In molecular biology, the vitamin B12-binding domain is a protein domain which binds to cobalamin. It can bind two different forms of the cobalamin cofactor, with cobalt bonded either to a methyl group or to 5'-deoxyadenosine. Cobalamin-binding domains are mainly found in two families of enzymes present in animals and prokaryotes, which perform distinct kinds of reactions at the cobalt-carbon bond. Enzymes that require methylcobalamin carry out methyl transfer reactions. Enzymes that require adenosylcobalamin catalyse reactions in which the first step is the cleavage of adenosylcobalamin to form cobalamin and the 5'-deoxyadenosyl radical, and thus act as radical generators. In both types of enzymes the B12-binding domain uses a histidine to bind the cobalt atom of cobalamin cofactors. This histidine is embedded in a DXHXXG sequence, the most conserved primary sequence motif of the domain. Proteins containing the cobalamin-binding domain include:

Animal and prokaryotic methionine synthase, which catalyse the transfer of a methyl group from methyl-cobalamin to homocysteine, yielding enzyme-bound cobalamin and methionine.
Animal and prokaryotic methylmalonyl-CoA mutase, which are involved in the degradation of several amino acids, odd-chain fatty acids and cholesterol via propionyl-CoA to the tricarboxylic acid cycle.

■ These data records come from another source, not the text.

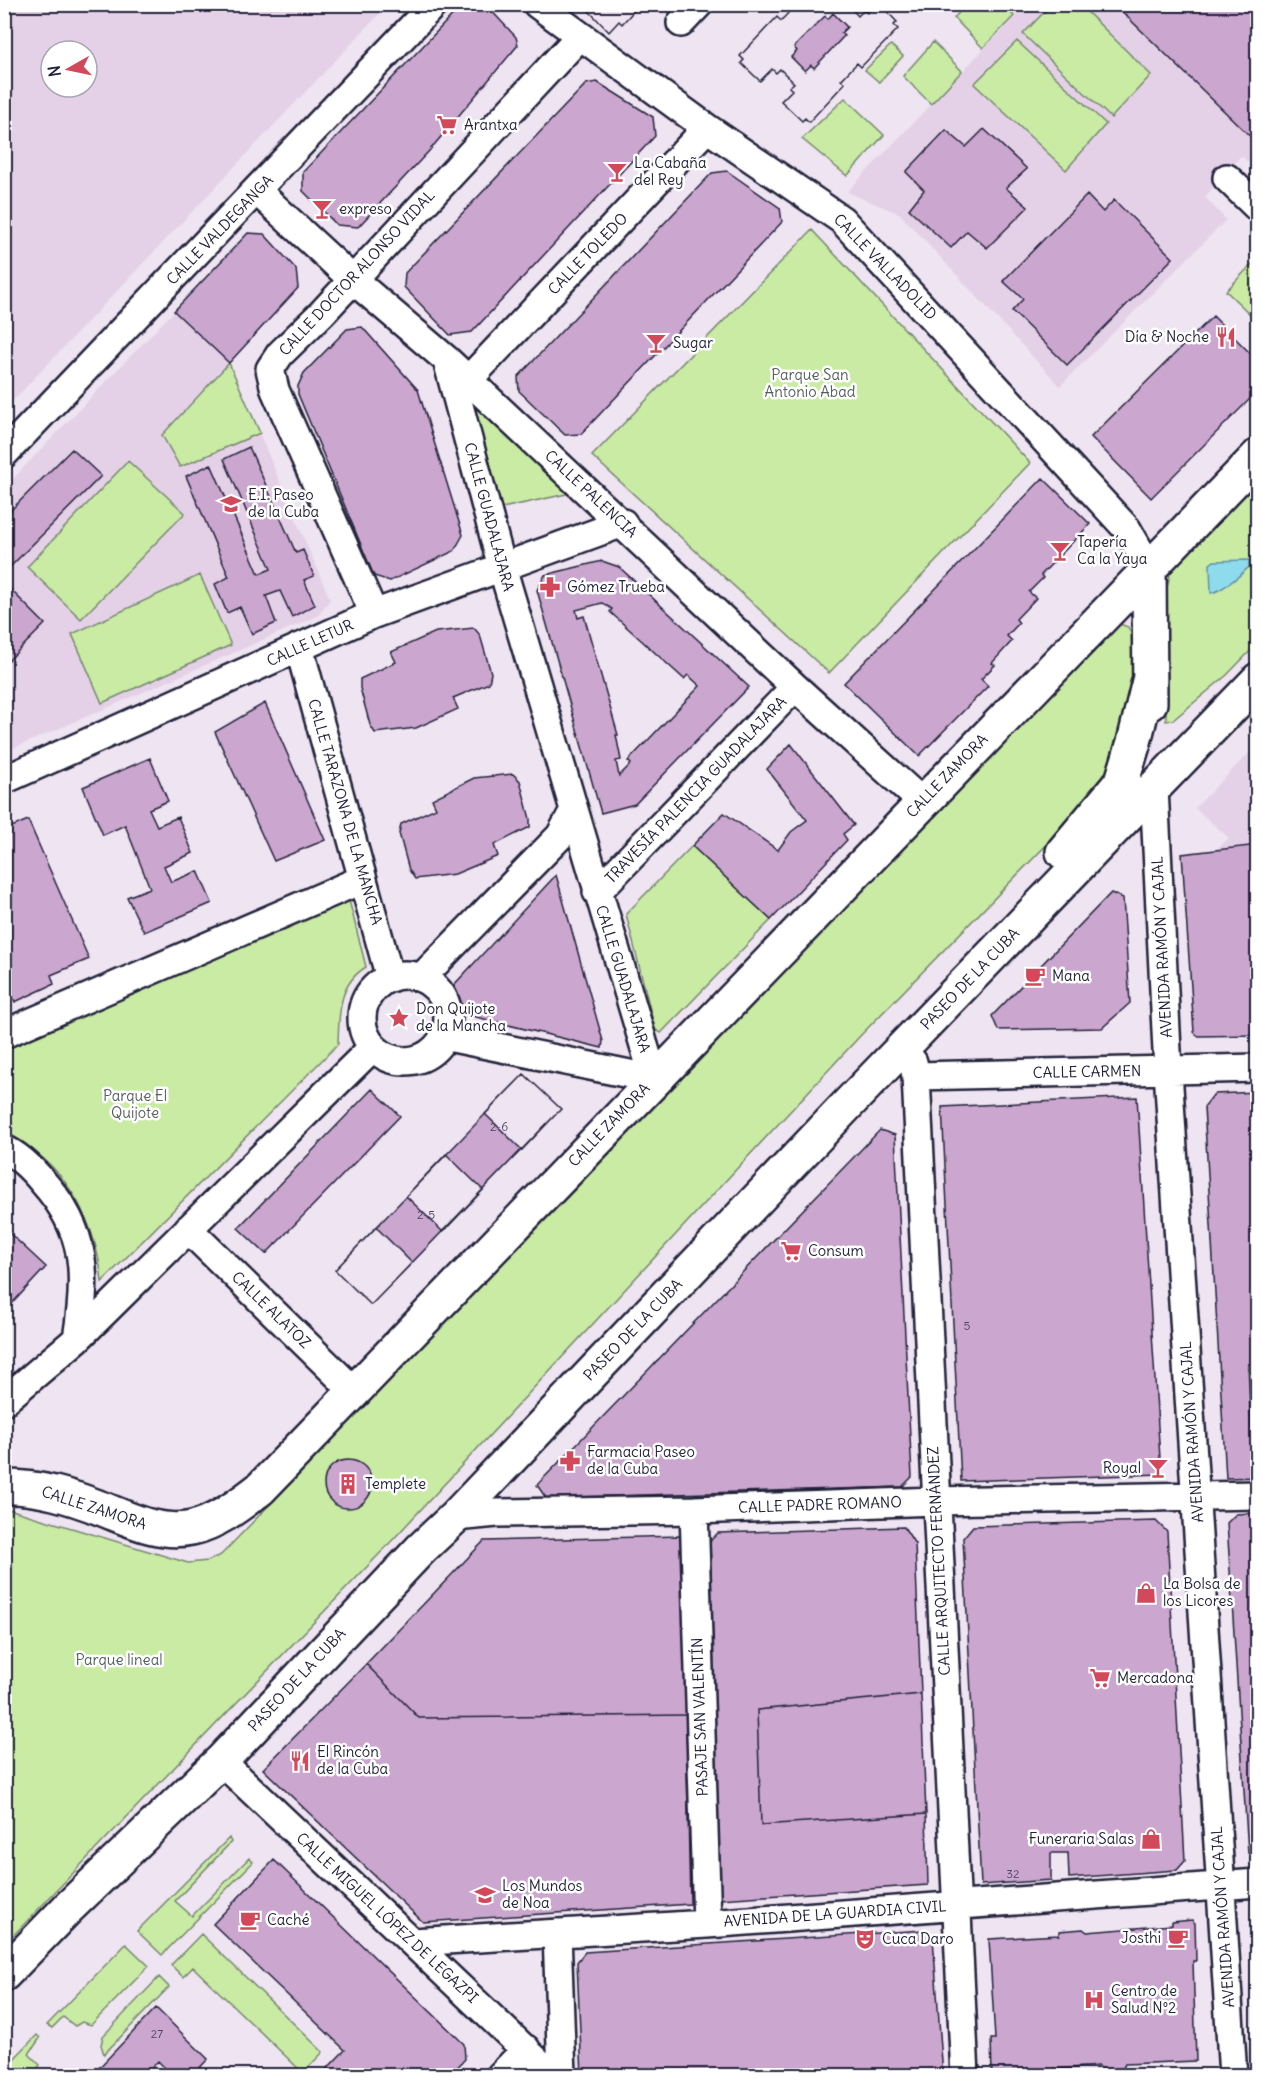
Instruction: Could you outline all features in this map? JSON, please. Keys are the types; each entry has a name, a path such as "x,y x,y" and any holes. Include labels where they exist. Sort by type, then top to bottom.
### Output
{"main road":[{"name":"CALLE ZAMORA","path":"4,1487 24,1486 43,1490 103,1509 132,1522 162,1529 192,1528 232,1509 260,1489 1257,456"},
{"path":"1149,567 1149,681 1154,788"},
{"name":"PASEO DE LA CUBA","path":"4,1974 100,1876 221,1761 843,1109 909,1063 1154,788 1257,680"},
{"path":"909,1063 914,1007 1073,841 1122,781 1149,681"}],"street":[{"name":"CALLE VALDEGANGA","path":"4,454 434,4"},
{"name":"CALLE VALLADOLID","path":"537,4 707,128 842,220 1127,529 1149,567"},
{"name":"CALLE DOCTOR ALONSO VIDAL","path":"374,614 275,390 270,369 280,354 322,313 351,279 580,36"},
{"name":"CALLE TOLEDO","path":"468,380 707,128"},
{"path":"1227,178 1257,208"},
{"name":"CALLE PALENCIA","path":"257,191 351,279 447,360 795,687 922,802"},
{"name":"CALLE GUADALAJARA","path":"443,1036 654,1079 502,567 447,360"},
{"name":"CALLE LETUR","path":"4,780 374,614 623,524"},
{"name":"CALLE TARAZONA DE LA MANCHA","path":"299,647 390,978"},
{"name":"TRAVESÍA PALENCIA GUADALAJARA","path":"597,892 795,687"},
{"name":"AVENIDA RAMÓN Y CAJAL","path":"1154,788 1168,1071 1233,2076"},
{"path":"421,978 560,836 573,812"},
{"path":"5,1032 363,879"},
{"path":"405,975 421,978 433,985 446,1009 447,1023 443,1036 435,1048 424,1056 411,1060 391,1058 373,1047 363,1027 362,1012 372,991 390,978 405,975"},
{"path":"4,1401 77,1339 373,1047"},
{"name":"CALLE CARMEN","path":"909,1063 1168,1071 1257,1068"},
{"name":"CALLE ARQUITECTO FERNÁNDEZ","path":"909,1063 958,1905 965,2076"},
{"path":"4,1149 32,1169 54,1195 70,1220 80,1253 84,1292 77,1339"},
{"name":"CALLE ALATOZ","path":"188,1229 354,1391"},
{"name":"CALLE PADRE ROMANO","path":"455,1517 497,1513 935,1501 1257,1496"},
{"name":"PASAJE SAN VALENTÍN","path":"694,1509 707,1924"},
{"name":"CALLE MIGUEL LÓPEZ DE LEGAZPI","path":"221,1761 552,2076"},
{"name":"AVENIDA DE LA GUARDIA CIVIL","path":"413,1942 707,1924 1257,1883"},
{"path":"557,1933 562,2076"},
{"path":"500,2076 526,2049"}],"shaded area":[{"path":"4,5 388,5 5,409"},
{"path":"1026,5 1257,5 1257,168 1241,156 1205,197 1226,220 1060,386 900,214 847,192"},
{"path":"174,311 229,363 330,599 318,616 5,752 4,488"},
{"path":"1251,751 1257,757 1257,845 1215,850 1229,838 1195,808"}],"green space":[{"path":"966,5 1003,5 1014,16 983,48 954,18"},
{"path":"1051,5 1080,5 1151,75 1111,118 1023,34"},
{"path":"1017,41 1106,124 1066,170 974,84"},
{"path":"933,42 962,71 931,104 903,76"},
{"path":"891,45 903,56 879,82 865,70"},
{"path":"845,98 884,135 847,176 802,139"},
{"name":"Parque San Antonio Abad","path":"812,230 1030,463 829,673 592,456"},
{"path":"1253,263 1257,267 1257,321 1226,291"},
{"path":"229,363 260,433 180,467 162,435"},
{"path":"483,409 571,493 502,508 475,410"},
{"path":"128,461 185,513 81,619 27,567"},
{"path":"1257,469 1257,644 1227,675 1173,720 1166,721 1167,588 1171,570"},
{"path":"200,575 231,645 102,703 72,634"},
{"name":"Parque lineal","path":"1117,623 1128,627 1135,653 1131,689 1109,784 860,1036 387,1546 5,1944 5,1508 188,1563 208,1561 221,1555 333,1439 330,1437"},
{"path":"692,846 771,920 661,1033 655,1029 626,914"},
{"name":"Parque El Quijote","path":"348,896 366,967 350,982 345,991 340,1011 338,1044 102,1282 93,1236 73,1194 44,1159 26,1145 5,1134 4,1048 138,991"},
{"path":"1248,1364 1257,1364 1257,1429 1251,1429"},
{"path":"229,1838 231,1842 175,1901 192,1916 249,1858 253,1862 162,1955 137,1931"},
{"path":"201,1934 323,2052 303,2073 193,1967 183,1977 171,1965"},
{"path":"126,1944 149,1966 91,2025 82,2022 75,2026 63,2017 52,2028 47,2025"},
{"path":"159,1977 169,1987 104,2054 101,2045 103,2036"},
{"path":"37,2035 40,2038 29,2054 40,2065 35,2072 36,2075 5,2075 5,2068"}],"water":[{"path":"1249,560 1249,567 1241,574 1211,593 1210,564 1214,561"}],"building":[{"path":"463,4 485,4 516,37 518,45 429,151 358,227 337,225 303,191 303,172"},
{"path":"593,4 640,4 622,24 619,21 609,32 589,11"},
{"path":"593,4 640,4 622,24 619,21 609,32 589,11"},
{"path":"796,4 847,4 858,16 864,10 867,13 875,4 880,4 897,22 894,25 898,29 861,67 857,63 841,80 845,83 809,122 805,118 802,121 781,101 792,90 789,87 794,83 780,69 776,73 772,69 760,81 741,63 744,60 740,56 777,17 781,21","holes":["833,13 847,27 841,33 844,36 814,68 811,65 805,71 791,57 797,51 794,47 825,16 828,19"]},
{"path":"796,4 847,4 858,16 864,10 867,13 875,4 880,4 897,22 894,25 898,29 861,67 857,63 841,80 845,83 809,122 805,118 802,121 781,101 792,90 789,87 794,83 780,69 776,73 772,69 760,81 741,63 744,60 740,56 777,17 781,21"},
{"path":"1114,4 1258,4 1258,144"},
{"path":"597,82 653,117 655,136 472,332 450,335 404,287 405,273 586,84"},
{"path":"984,129 1027,169 1006,188 1028,207 987,248 967,231 951,248 909,209 924,190 906,172 946,130 966,147"},
{"path":"727,171 780,208 782,222 581,434 565,435 519,391 518,377 712,173"},
{"path":"1087,195 1103,212 1114,200 1173,258 1067,365 1012,311 1023,299 1003,281"},
{"path":"248,233 264,234 296,269 298,288 229,363 174,311"},
{"path":"1213,316 1258,361 1258,391 1151,498 1091,437"},
{"path":"362,327 418,390 463,535 454,551 390,581 374,576 298,394 298,386 304,373 347,329"},
{"path":"249,447 296,553 303,550 314,576 304,580 315,605 292,617 280,591 266,596 276,623 252,634 240,607 227,613 215,584 229,577 186,476 211,464 259,574 271,569 224,459"},
{"path":"72,449 101,476 4,573 4,517"},
{"path":"1043,478 1090,524 1041,575 1043,578 1029,592 1036,598 1016,619 1019,623 1007,636 1012,641 992,663 995,665 981,679 988,686 919,756 844,683"},
{"path":"602,561 619,567 749,687 635,804 601,813 537,590 545,575","holes":["602,603 612,609 610,612 684,679 688,675 700,686 628,761 631,764 619,776 616,761 621,760 616,735 618,735 584,616 578,618 576,610"]},
{"path":"4,583 45,624 4,665"},
{"path":"474,628 480,635 491,673 489,683 453,698 458,709 416,728 375,733 370,725 360,688 360,679 396,662 391,652 436,632"},
{"path":"265,703 325,840 274,861 215,732"},
{"path":"791,744 854,825 843,834 847,840 771,920 692,846 724,813 778,850 791,832 807,820 767,769"},
{"path":"150,758 168,801 149,809 157,826 178,817 193,853 164,866 171,882 198,871 212,903 144,932 127,897 150,888 125,825 103,835 83,787"},
{"path":"513,774 520,781 530,827 494,845 498,856 455,874 415,879 409,870 399,833 401,824 436,808 432,799 474,778"},
{"path":"28,820 89,959 51,975 54,984 15,1002 4,977 4,821 7,829"},
{"path":"1258,845 1258,1035 1198,1036 1194,1032 1182,854"},
{"path":"556,875 603,1041 602,1048 460,1013 452,987"},
{"path":"1111,893 1123,898 1130,1003 1102,1028 998,1030 992,1016"},
{"path":"524,1074 561,1109 371,1305 335,1270"},
{"path":"524,1074 561,1109 522,1150 485,1114"},
{"path":"372,1089 400,1116 266,1254 238,1228"},
{"path":"1257,1092 1258,1364 1248,1364 1251,1429 1258,1429 1258,1477 1226,1478 1204,1107 1214,1094"},
{"path":"1137,1097 1161,1474 961,1481 942,1107"},
{"path":"880,1130 895,1135 912,1477 902,1487 546,1498 537,1485"},
{"path":"446,1154 483,1190 443,1232 406,1196"},
{"path":"376,1227 412,1263 371,1305 335,1270"},
{"path":"4,1228 46,1267 4,1312"},
{"name":"Templete","path":"343,1460 353,1460 368,1470 372,1484 371,1493 362,1504 353,1508 343,1508 328,1498 324,1489 324,1479 334,1464"},
{"path":"1258,1513 1258,1861 1248,1853 1227,1523 1236,1514"},
{"path":"1156,1521 1167,1532 1185,1861 1177,1870 1069,1878 1068,1853 1051,1853 1051,1880 981,1885 963,1538 973,1526"},
{"path":"904,1527 915,1544 921,1694 757,1710 761,1825 926,1814 928,1885 720,1899 710,1541 718,1533"},
{"path":"681,1536 686,1715 419,1718 366,1664 484,1541"},
{"path":"366,1664 419,1718 686,1715 690,1904 423,1922 263,1769"},
{"path":"921,1694 926,1814 761,1825 757,1710"},
{"path":"274,1860 464,2044 465,2059 449,2076 320,2076 345,2050 213,1924"},
{"path":"1258,1914 1258,1983 1253,1918"},
{"name":"Centro de Salud Nº2","path":"1192,1920 1195,1923 1196,1961 1193,1961 1196,2061 1125,2064 1123,2068 1102,2070 1099,2066 1016,2072 1013,2076 992,2074 991,2039 995,2039 989,1939 1059,1935 1059,1931 1083,1929 1087,1932 1172,1925 1172,1922"},
{"path":"924,1930 933,1938 943,2076 582,2076 577,1962 585,1952"},
{"path":"156,2008 208,2059 192,2076 173,2076 158,2061 144,2076 91,2076"}],"place":[{"name":"Arantxa","path":"447,125"},
{"name":"La Cabaña del Rey","path":"617,172"},
{"name":"expreso","path":"322,209"},
{"name":"Día & Noche","path":"1226,337"},
{"name":"Sugar","path":"656,343"},
{"name":"E.I. Paseo de la Cuba","path":"231,504"},
{"name":"Tapería Ca la Yaya","path":"1060,551"},
{"name":"Gómez Trueba","path":"550,587"},
{"name":"Mana","path":"1035,976"},
{"name":"Don Quijote de la Mancha","path":"399,1018"},
{"name":"Consum","path":"791,1251"},
{"name":"Farmacia Paseo de la Cuba","path":"570,1461"},
{"name":"Royal","path":"1158,1468"},
{"name":"Templete","path":"348,1484"},
{"name":"La Bolsa de los Licores","path":"1146,1593"},
{"name":"Mercadona","path":"1100,1678"},
{"name":"El Rincón de la Cuba","path":"300,1761"},
{"name":"Funeraria Salas","path":"1151,1839"},
{"name":"Los Mundos de Noa","path":"485,1895"},
{"name":"Caché","path":"250,1920"},
{"name":"Josthi","path":"1178,1938"},
{"name":"Cuca Daro","path":"865,1939"},
{"name":"Centro de Salud Nº2","path":"1094,2000"}]}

Prokaryotic lysine 5,6-aminomutase.
Prokaryotic glutamate mutase.
Prokaryotic methyleneglutarate mutase.
Prokaryotic isobutyryl-CoA mutase.

The core structure of the cobalamin-binding domain is characterised by a five-stranded alpha/beta fold, which consists of 5 parallel beta-sheets surrounded by 4-5 alpha helices in three layers. Upon binding cobalamin, important elements of the binding site appear to become structured, including an alpha-helix that forms on one side of the cleft accommodating the nucleotide 'tail' of the cofactor. In cobalamin, the cobalt atom can be either free or bound to dimethylbenzimidazole according to the pH. When bound to the cobalamin-binding domain, the dimethylbenzimidazole ligand is replaced by the active histidine of the DXHXXG motif. The replacement of dimethylbenzimidazole by histidine allows switching between the catalytic and activation cycles. In methionine synthase the cobalamin cofactor is sandwiched between the cobalamin-binding domain and an approximately 90 residues N-terminal domain forming a helical bundle comprising two pairs of antiparallel helices. This N-terminal domain forms a 4-helical bundle cap, in the conversion to the active conformation of this enzyme, the 4-helical cap rotates to allow the cobalamin cofactor to bind the activation domain.